Page text:
▬▬▬▬▬▬
Defence and Security in the post-Cold War Scenario

Address by I. K. Gujral, Minister of External Affairs, Government of India 
at the United Service Institution of India, 23 January 1997

The United Service Institution of India has played an important role in developing a tradition of serious debate and discussion on the issues of national security and defence. It is a source of satisfaction that on this occasion of its completing 125 years it is organising a joint seminar with the Royal United Services Institute of the United Kingdom. This tradition of cooperation is important as we face the challenges of the coming century.

The decade of the 1990s has seen a profound transformation in the international security environment. The seeds of the Cold War had already been sown when India became independent 50 years ago. In the following decades, the Cold War became the predominant motif as countries sought to pursue their national security through competing military alliances. India, which had achieved independence through a non-violent struggle that is unique in history, was determined to protect its independence in thought and action. This search for independence led us, in a logical manner, to the concept of non-alignment. Yet, there is no doubt that with the major powers engaged in an ideological conflict, the Cold War cast a shadow on international trends and developments. Multilateral institutions set up after the Second World War to help create a democratic and equitable world order, based on collective security, were often paralysed by the rivalry between USA and former USSR.

Today, the Cold War has ended. We are no longer faced with two opposing military alliances with their gigantic nuclear arsenals in a state of high alert. The threat perceptions of the North Atlantic Treaty Organisation (NATO) and Warsaw Pact forces as implacable adversaries, seen through an ideological prism, are a thing of the past. As profound changes have occurred between two former adversaries, there is hope that multilateral institutions like the UN would be revitalised to assume the mantle of collective security. New regional organizations, such as the OSCE and the Association of Southeast Asian Nations (ASEAN) Regional Forum have emerged. Existing organizations like NATO also are seeking to redefine their role in trying to tackle existing and future challenges. This, we hope, is reflective of a new and cooperative spirit.
▬▬▬▬▬▬
Dataset:
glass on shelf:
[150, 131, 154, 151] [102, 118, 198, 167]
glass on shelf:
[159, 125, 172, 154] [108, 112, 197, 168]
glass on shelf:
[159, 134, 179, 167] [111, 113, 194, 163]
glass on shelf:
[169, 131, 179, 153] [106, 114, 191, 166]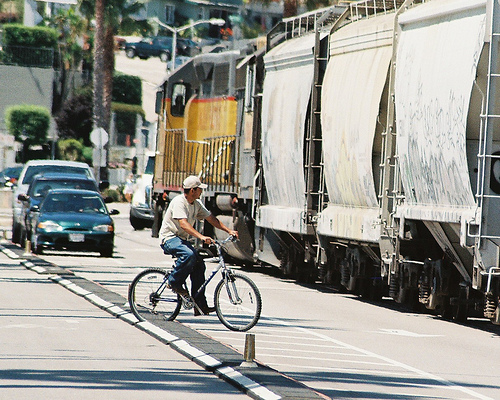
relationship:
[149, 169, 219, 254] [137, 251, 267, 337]
man riding bike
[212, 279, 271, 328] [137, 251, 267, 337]
tire on bike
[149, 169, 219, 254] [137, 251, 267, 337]
man on bike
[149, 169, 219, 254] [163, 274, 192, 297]
man has foot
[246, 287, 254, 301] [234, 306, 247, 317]
reflectors on spike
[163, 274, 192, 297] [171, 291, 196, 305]
foot on pedal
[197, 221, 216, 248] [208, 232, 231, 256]
hand on handle bar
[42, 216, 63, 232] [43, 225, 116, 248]
light on front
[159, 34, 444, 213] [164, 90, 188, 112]
train has driver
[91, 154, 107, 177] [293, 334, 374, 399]
post in road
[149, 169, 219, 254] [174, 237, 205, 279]
man wearing jeans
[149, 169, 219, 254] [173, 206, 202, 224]
man wearing shirt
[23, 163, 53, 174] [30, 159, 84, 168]
front of truck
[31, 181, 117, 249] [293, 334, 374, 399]
car on road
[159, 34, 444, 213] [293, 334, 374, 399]
train on road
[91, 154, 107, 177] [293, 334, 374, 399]
post on road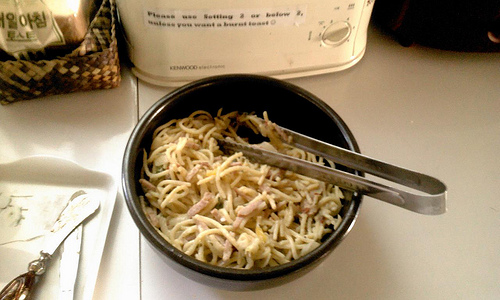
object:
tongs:
[215, 114, 448, 217]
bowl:
[121, 70, 369, 282]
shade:
[0, 63, 138, 162]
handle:
[322, 20, 352, 46]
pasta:
[139, 105, 350, 270]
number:
[330, 19, 334, 24]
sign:
[142, 5, 307, 31]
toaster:
[113, 0, 381, 89]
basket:
[0, 0, 125, 108]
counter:
[0, 23, 497, 299]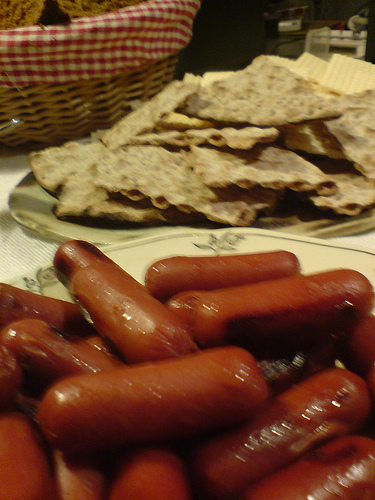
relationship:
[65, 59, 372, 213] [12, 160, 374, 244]
chips on platter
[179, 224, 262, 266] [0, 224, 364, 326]
flower on platter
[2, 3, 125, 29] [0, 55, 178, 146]
bread in basket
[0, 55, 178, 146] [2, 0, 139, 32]
basket with bread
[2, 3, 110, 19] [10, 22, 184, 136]
bread in basket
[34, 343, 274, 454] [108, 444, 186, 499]
sausage on top of sausage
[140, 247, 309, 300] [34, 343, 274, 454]
sausage on top of sausage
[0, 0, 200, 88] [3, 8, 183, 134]
cloth in basket.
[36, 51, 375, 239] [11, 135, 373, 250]
chips are on plate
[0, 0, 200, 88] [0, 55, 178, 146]
cloth in basket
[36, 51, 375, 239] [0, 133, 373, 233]
chips on plate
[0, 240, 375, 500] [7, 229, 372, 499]
hot dogs on plate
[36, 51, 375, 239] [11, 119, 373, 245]
chips are on plate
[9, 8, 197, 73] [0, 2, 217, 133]
cloth on basket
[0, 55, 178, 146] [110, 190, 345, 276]
basket next to plate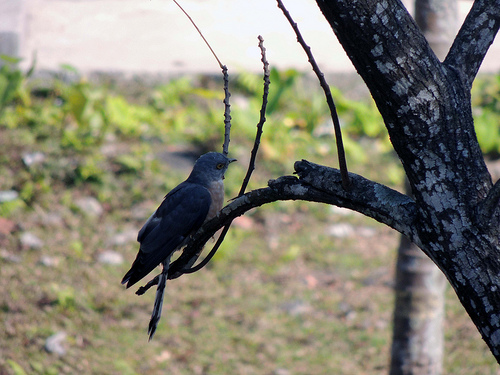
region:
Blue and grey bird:
[118, 150, 240, 283]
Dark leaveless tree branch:
[264, 147, 390, 226]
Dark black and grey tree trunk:
[359, 139, 499, 354]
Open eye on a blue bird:
[210, 155, 229, 175]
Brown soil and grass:
[5, 267, 102, 338]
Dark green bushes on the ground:
[27, 75, 147, 157]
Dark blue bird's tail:
[115, 224, 174, 291]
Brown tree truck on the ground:
[376, 255, 448, 372]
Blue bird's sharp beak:
[222, 155, 239, 167]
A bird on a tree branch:
[115, 138, 241, 339]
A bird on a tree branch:
[115, 145, 245, 345]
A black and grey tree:
[94, 0, 499, 312]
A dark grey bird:
[103, 132, 234, 314]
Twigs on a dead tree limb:
[192, 8, 347, 168]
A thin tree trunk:
[377, 230, 445, 370]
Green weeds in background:
[21, 64, 221, 150]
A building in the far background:
[23, 22, 280, 73]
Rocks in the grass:
[64, 195, 123, 270]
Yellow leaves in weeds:
[274, 114, 307, 144]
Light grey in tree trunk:
[377, 35, 472, 263]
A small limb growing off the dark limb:
[443, 15, 498, 86]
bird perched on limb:
[120, 141, 231, 346]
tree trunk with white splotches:
[305, 2, 498, 357]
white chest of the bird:
[205, 176, 224, 222]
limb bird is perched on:
[148, 150, 431, 279]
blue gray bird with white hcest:
[120, 142, 238, 334]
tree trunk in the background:
[382, 180, 451, 374]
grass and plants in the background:
[10, 63, 492, 372]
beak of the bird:
[229, 153, 236, 168]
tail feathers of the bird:
[120, 253, 148, 294]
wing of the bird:
[122, 188, 199, 283]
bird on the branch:
[116, 151, 240, 283]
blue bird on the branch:
[121, 148, 236, 287]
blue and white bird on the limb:
[121, 149, 238, 290]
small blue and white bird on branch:
[111, 148, 240, 287]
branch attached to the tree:
[273, 5, 344, 170]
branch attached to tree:
[246, 38, 274, 191]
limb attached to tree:
[443, 0, 498, 64]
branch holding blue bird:
[99, 130, 425, 300]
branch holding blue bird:
[102, 117, 433, 290]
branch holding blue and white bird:
[119, 143, 419, 293]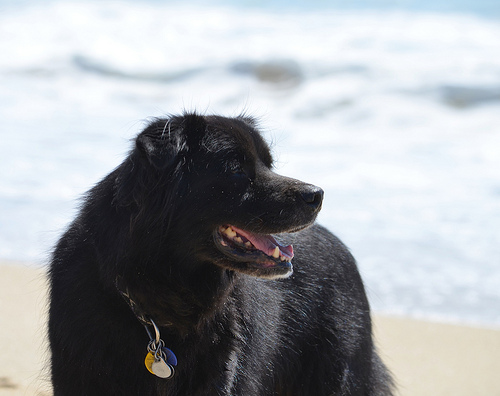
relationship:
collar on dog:
[112, 272, 182, 379] [39, 97, 399, 394]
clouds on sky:
[289, 12, 486, 92] [2, 2, 497, 121]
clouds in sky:
[287, 21, 462, 72] [68, 9, 392, 85]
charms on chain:
[141, 347, 182, 377] [95, 259, 139, 329]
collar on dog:
[112, 277, 192, 338] [39, 97, 399, 394]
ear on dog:
[135, 112, 193, 169] [39, 97, 399, 394]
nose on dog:
[295, 184, 322, 209] [39, 97, 399, 394]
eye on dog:
[220, 157, 247, 178] [32, 68, 412, 393]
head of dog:
[128, 106, 323, 280] [39, 97, 399, 394]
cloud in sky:
[280, 17, 490, 71] [209, 2, 489, 17]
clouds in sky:
[0, 4, 472, 54] [211, 0, 401, 7]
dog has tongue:
[39, 97, 399, 394] [227, 225, 292, 259]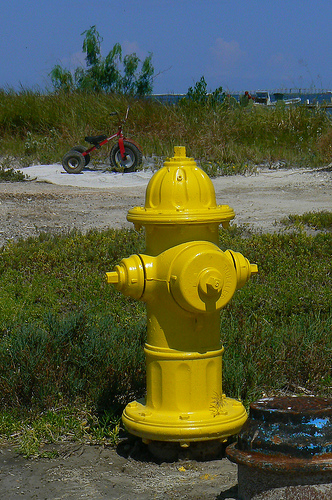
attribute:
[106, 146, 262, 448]
hydrant — yellow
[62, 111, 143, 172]
tricycle — red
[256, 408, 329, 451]
paint — blue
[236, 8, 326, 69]
sky — blue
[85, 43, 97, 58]
leaves — green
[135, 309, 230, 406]
pipe — yellow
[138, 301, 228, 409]
pipe — yellow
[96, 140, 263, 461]
fire hydrant — bright yellow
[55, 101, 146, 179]
tricycle — red, black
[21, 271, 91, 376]
grass — green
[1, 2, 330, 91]
sky — cloudy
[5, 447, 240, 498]
paved — grey, concrete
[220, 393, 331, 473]
top — rusty, blue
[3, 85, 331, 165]
grass — tall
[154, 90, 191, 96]
water — blue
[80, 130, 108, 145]
seat — black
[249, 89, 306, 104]
boat — white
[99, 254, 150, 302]
pipe — yellow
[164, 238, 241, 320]
pipe — yellow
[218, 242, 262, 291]
pipe — yellow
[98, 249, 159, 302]
pipe — yellow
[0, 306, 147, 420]
weeds — green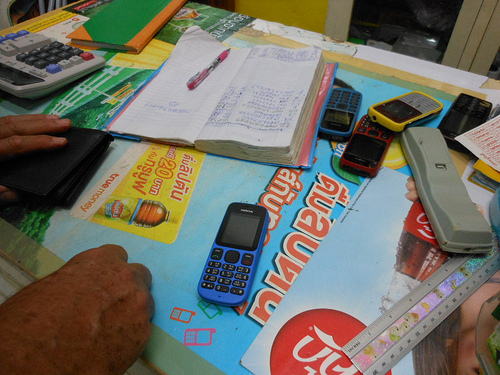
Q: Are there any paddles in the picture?
A: No, there are no paddles.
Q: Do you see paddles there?
A: No, there are no paddles.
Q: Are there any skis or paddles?
A: No, there are no paddles or skis.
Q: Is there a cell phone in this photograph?
A: Yes, there is a cell phone.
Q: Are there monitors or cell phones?
A: Yes, there is a cell phone.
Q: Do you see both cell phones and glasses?
A: No, there is a cell phone but no glasses.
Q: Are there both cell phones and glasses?
A: No, there is a cell phone but no glasses.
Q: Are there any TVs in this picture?
A: No, there are no tvs.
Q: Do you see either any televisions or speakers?
A: No, there are no televisions or speakers.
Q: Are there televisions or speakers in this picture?
A: No, there are no televisions or speakers.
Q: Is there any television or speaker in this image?
A: No, there are no televisions or speakers.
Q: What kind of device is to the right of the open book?
A: The device is a cell phone.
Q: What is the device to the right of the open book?
A: The device is a cell phone.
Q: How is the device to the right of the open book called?
A: The device is a cell phone.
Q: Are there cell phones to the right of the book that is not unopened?
A: Yes, there is a cell phone to the right of the book.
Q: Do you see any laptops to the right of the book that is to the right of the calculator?
A: No, there is a cell phone to the right of the book.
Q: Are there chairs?
A: No, there are no chairs.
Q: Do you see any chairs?
A: No, there are no chairs.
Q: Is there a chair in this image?
A: No, there are no chairs.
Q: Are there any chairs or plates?
A: No, there are no chairs or plates.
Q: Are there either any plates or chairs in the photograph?
A: No, there are no chairs or plates.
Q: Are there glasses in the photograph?
A: No, there are no glasses.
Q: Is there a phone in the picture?
A: Yes, there is a phone.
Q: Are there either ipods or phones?
A: Yes, there is a phone.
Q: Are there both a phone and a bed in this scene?
A: No, there is a phone but no beds.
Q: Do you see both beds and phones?
A: No, there is a phone but no beds.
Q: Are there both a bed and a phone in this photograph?
A: No, there is a phone but no beds.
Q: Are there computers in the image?
A: No, there are no computers.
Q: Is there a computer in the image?
A: No, there are no computers.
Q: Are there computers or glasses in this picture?
A: No, there are no computers or glasses.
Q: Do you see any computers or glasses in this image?
A: No, there are no computers or glasses.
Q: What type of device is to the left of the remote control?
A: The device is a phone.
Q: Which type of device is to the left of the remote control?
A: The device is a phone.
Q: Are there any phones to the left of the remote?
A: Yes, there is a phone to the left of the remote.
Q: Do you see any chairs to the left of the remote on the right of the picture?
A: No, there is a phone to the left of the remote control.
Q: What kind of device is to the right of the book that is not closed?
A: The device is a phone.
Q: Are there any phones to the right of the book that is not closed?
A: Yes, there is a phone to the right of the book.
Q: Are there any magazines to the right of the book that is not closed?
A: No, there is a phone to the right of the book.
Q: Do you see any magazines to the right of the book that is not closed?
A: No, there is a phone to the right of the book.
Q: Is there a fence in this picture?
A: No, there are no fences.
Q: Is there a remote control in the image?
A: Yes, there is a remote control.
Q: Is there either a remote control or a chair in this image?
A: Yes, there is a remote control.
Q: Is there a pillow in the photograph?
A: No, there are no pillows.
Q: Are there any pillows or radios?
A: No, there are no pillows or radios.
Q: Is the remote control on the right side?
A: Yes, the remote control is on the right of the image.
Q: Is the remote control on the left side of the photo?
A: No, the remote control is on the right of the image.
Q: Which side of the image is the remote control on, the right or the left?
A: The remote control is on the right of the image.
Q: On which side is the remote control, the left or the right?
A: The remote control is on the right of the image.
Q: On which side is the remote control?
A: The remote control is on the right of the image.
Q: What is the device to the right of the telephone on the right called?
A: The device is a remote control.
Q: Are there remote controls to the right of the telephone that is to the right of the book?
A: Yes, there is a remote control to the right of the telephone.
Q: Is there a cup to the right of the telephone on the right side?
A: No, there is a remote control to the right of the phone.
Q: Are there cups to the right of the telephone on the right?
A: No, there is a remote control to the right of the phone.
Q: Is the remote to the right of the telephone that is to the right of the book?
A: Yes, the remote is to the right of the telephone.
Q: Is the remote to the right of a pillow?
A: No, the remote is to the right of the telephone.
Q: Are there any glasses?
A: No, there are no glasses.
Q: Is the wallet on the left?
A: Yes, the wallet is on the left of the image.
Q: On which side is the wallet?
A: The wallet is on the left of the image.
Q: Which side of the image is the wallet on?
A: The wallet is on the left of the image.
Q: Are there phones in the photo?
A: Yes, there is a phone.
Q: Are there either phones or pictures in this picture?
A: Yes, there is a phone.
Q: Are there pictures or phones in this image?
A: Yes, there is a phone.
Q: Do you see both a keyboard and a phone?
A: No, there is a phone but no keyboards.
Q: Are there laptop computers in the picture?
A: No, there are no laptop computers.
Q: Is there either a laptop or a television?
A: No, there are no laptops or televisions.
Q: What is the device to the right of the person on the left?
A: The device is a phone.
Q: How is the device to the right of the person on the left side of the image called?
A: The device is a phone.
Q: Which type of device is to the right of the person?
A: The device is a phone.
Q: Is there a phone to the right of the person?
A: Yes, there is a phone to the right of the person.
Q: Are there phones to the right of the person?
A: Yes, there is a phone to the right of the person.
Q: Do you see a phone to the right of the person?
A: Yes, there is a phone to the right of the person.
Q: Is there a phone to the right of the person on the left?
A: Yes, there is a phone to the right of the person.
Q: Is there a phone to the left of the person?
A: No, the phone is to the right of the person.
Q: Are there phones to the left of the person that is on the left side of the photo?
A: No, the phone is to the right of the person.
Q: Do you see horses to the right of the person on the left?
A: No, there is a phone to the right of the person.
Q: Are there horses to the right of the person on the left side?
A: No, there is a phone to the right of the person.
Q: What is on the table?
A: The telephone is on the table.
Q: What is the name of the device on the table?
A: The device is a phone.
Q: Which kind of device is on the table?
A: The device is a phone.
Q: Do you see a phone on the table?
A: Yes, there is a phone on the table.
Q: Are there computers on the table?
A: No, there is a phone on the table.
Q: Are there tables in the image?
A: Yes, there is a table.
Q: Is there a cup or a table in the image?
A: Yes, there is a table.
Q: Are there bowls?
A: No, there are no bowls.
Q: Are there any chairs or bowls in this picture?
A: No, there are no bowls or chairs.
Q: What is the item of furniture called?
A: The piece of furniture is a table.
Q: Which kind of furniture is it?
A: The piece of furniture is a table.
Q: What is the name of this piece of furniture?
A: That is a table.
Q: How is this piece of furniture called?
A: That is a table.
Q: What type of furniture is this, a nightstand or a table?
A: That is a table.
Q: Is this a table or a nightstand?
A: This is a table.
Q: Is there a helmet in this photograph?
A: No, there are no helmets.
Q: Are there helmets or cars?
A: No, there are no helmets or cars.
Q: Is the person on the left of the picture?
A: Yes, the person is on the left of the image.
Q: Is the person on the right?
A: No, the person is on the left of the image.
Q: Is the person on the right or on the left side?
A: The person is on the left of the image.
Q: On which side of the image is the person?
A: The person is on the left of the image.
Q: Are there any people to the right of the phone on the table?
A: No, the person is to the left of the phone.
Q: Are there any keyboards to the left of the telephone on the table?
A: No, there is a person to the left of the phone.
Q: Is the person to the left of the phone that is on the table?
A: Yes, the person is to the left of the phone.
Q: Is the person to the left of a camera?
A: No, the person is to the left of the phone.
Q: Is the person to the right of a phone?
A: No, the person is to the left of a phone.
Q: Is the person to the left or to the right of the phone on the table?
A: The person is to the left of the phone.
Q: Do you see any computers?
A: No, there are no computers.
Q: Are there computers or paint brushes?
A: No, there are no computers or paint brushes.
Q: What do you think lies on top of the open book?
A: The pen lies on top of the book.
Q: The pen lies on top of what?
A: The pen lies on top of the book.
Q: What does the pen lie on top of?
A: The pen lies on top of the book.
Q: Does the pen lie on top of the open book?
A: Yes, the pen lies on top of the book.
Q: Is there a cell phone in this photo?
A: Yes, there are cell phones.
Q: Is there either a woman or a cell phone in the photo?
A: Yes, there are cell phones.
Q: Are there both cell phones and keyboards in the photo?
A: No, there are cell phones but no keyboards.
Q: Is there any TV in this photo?
A: No, there are no televisions.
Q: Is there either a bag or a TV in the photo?
A: No, there are no televisions or bags.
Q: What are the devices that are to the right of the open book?
A: The devices are cell phones.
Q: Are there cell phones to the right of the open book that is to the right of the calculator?
A: Yes, there are cell phones to the right of the book.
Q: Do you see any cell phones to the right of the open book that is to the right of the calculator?
A: Yes, there are cell phones to the right of the book.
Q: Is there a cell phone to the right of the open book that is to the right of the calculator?
A: Yes, there are cell phones to the right of the book.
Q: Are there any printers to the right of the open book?
A: No, there are cell phones to the right of the book.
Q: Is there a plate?
A: No, there are no plates.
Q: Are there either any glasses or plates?
A: No, there are no plates or glasses.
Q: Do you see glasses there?
A: No, there are no glasses.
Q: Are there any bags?
A: No, there are no bags.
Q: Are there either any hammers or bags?
A: No, there are no bags or hammers.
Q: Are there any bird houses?
A: No, there are no bird houses.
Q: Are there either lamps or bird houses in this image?
A: No, there are no bird houses or lamps.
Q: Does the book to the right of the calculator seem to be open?
A: Yes, the book is open.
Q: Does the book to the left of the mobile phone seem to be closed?
A: No, the book is open.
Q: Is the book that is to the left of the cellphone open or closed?
A: The book is open.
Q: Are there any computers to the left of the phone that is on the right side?
A: No, there is a book to the left of the telephone.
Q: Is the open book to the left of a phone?
A: Yes, the book is to the left of a phone.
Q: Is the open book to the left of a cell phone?
A: Yes, the book is to the left of a cell phone.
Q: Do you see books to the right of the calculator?
A: Yes, there is a book to the right of the calculator.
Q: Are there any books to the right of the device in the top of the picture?
A: Yes, there is a book to the right of the calculator.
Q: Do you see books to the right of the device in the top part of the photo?
A: Yes, there is a book to the right of the calculator.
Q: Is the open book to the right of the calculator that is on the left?
A: Yes, the book is to the right of the calculator.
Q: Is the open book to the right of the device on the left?
A: Yes, the book is to the right of the calculator.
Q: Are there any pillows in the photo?
A: No, there are no pillows.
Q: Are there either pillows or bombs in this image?
A: No, there are no pillows or bombs.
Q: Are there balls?
A: No, there are no balls.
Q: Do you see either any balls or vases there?
A: No, there are no balls or vases.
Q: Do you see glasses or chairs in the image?
A: No, there are no glasses or chairs.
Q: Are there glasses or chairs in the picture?
A: No, there are no glasses or chairs.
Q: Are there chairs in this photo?
A: No, there are no chairs.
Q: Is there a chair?
A: No, there are no chairs.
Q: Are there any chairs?
A: No, there are no chairs.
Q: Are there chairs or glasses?
A: No, there are no chairs or glasses.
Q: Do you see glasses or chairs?
A: No, there are no chairs or glasses.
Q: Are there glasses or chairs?
A: No, there are no chairs or glasses.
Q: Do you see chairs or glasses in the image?
A: No, there are no chairs or glasses.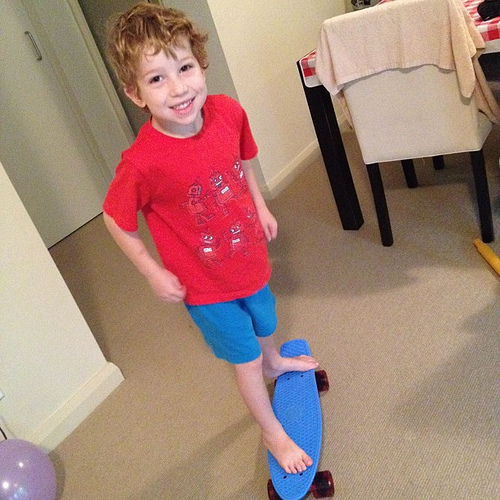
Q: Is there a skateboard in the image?
A: Yes, there is a skateboard.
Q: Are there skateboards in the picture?
A: Yes, there is a skateboard.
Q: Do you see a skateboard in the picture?
A: Yes, there is a skateboard.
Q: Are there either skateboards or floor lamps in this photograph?
A: Yes, there is a skateboard.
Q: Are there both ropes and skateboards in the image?
A: No, there is a skateboard but no ropes.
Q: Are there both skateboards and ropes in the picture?
A: No, there is a skateboard but no ropes.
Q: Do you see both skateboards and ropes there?
A: No, there is a skateboard but no ropes.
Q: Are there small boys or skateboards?
A: Yes, there is a small skateboard.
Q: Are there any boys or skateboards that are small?
A: Yes, the skateboard is small.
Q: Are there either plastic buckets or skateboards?
A: Yes, there is a plastic skateboard.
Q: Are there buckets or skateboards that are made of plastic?
A: Yes, the skateboard is made of plastic.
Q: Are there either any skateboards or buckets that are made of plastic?
A: Yes, the skateboard is made of plastic.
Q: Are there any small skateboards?
A: Yes, there is a small skateboard.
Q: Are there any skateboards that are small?
A: Yes, there is a skateboard that is small.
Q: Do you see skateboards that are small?
A: Yes, there is a skateboard that is small.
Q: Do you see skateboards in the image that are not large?
A: Yes, there is a small skateboard.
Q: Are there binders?
A: No, there are no binders.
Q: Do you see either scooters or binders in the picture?
A: No, there are no binders or scooters.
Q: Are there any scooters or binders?
A: No, there are no binders or scooters.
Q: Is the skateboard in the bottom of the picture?
A: Yes, the skateboard is in the bottom of the image.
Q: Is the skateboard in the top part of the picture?
A: No, the skateboard is in the bottom of the image.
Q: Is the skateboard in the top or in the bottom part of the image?
A: The skateboard is in the bottom of the image.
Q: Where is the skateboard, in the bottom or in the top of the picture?
A: The skateboard is in the bottom of the image.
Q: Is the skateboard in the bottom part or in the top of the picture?
A: The skateboard is in the bottom of the image.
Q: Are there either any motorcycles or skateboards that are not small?
A: No, there is a skateboard but it is small.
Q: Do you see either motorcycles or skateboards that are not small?
A: No, there is a skateboard but it is small.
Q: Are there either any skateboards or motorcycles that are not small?
A: No, there is a skateboard but it is small.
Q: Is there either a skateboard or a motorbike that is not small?
A: No, there is a skateboard but it is small.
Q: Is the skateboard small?
A: Yes, the skateboard is small.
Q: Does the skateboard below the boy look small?
A: Yes, the skateboard is small.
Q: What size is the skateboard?
A: The skateboard is small.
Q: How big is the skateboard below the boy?
A: The skateboard is small.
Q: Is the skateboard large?
A: No, the skateboard is small.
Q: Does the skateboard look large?
A: No, the skateboard is small.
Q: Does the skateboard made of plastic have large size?
A: No, the skateboard is small.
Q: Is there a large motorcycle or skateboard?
▬▬▬▬▬▬
Instructions to follow:
Please copy out the passage of the post-Cold War security address above, from "The United Service Institution of India has" to "the coming century.".

Written response:
The United Service Institution of India has played an important role in developing a tradition of serious debate and discussion on the issues of national security and defence. It is a source of satisfaction that on this occasion of its completing 125 years it is organising a joint seminar with the Royal United Services Institute of the United Kingdom. This tradition of cooperation is important as we face the challenges of the coming century.